#### THE INPUT

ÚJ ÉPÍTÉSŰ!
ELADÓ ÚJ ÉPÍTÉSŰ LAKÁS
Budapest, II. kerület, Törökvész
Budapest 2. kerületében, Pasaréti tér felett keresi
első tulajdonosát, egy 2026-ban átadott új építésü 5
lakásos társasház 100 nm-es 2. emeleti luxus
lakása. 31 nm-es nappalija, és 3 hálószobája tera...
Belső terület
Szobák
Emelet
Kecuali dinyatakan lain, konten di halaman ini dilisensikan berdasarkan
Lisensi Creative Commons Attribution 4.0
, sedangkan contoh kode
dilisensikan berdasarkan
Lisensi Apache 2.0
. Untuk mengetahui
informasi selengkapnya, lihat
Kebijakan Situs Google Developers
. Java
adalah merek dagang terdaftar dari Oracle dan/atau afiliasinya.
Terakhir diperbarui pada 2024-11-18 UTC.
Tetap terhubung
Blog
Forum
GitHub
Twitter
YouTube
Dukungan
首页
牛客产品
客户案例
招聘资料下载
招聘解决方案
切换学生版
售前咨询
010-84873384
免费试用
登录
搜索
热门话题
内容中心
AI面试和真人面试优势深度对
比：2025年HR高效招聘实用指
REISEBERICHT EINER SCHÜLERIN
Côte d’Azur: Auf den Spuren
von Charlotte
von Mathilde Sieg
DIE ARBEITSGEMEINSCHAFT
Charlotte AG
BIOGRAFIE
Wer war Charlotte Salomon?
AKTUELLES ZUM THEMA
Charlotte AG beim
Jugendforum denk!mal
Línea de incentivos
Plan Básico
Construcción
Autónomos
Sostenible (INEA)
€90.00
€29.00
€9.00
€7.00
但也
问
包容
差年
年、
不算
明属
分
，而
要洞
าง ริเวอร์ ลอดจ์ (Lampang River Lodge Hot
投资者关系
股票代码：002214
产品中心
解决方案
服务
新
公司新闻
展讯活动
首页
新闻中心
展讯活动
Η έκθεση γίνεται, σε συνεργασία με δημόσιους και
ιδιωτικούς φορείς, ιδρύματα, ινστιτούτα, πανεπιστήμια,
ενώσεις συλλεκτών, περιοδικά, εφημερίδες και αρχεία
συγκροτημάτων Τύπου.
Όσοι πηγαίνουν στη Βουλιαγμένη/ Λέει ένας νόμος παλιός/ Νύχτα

########

▶ EXERCISE PROMPT: Return each line of the data that contains the string "berdasarkan".

▶ TASK OUTPUT:
Kecuali dinyatakan lain, konten di halaman ini dilisensikan berdasarkan
dilisensikan berdasarkan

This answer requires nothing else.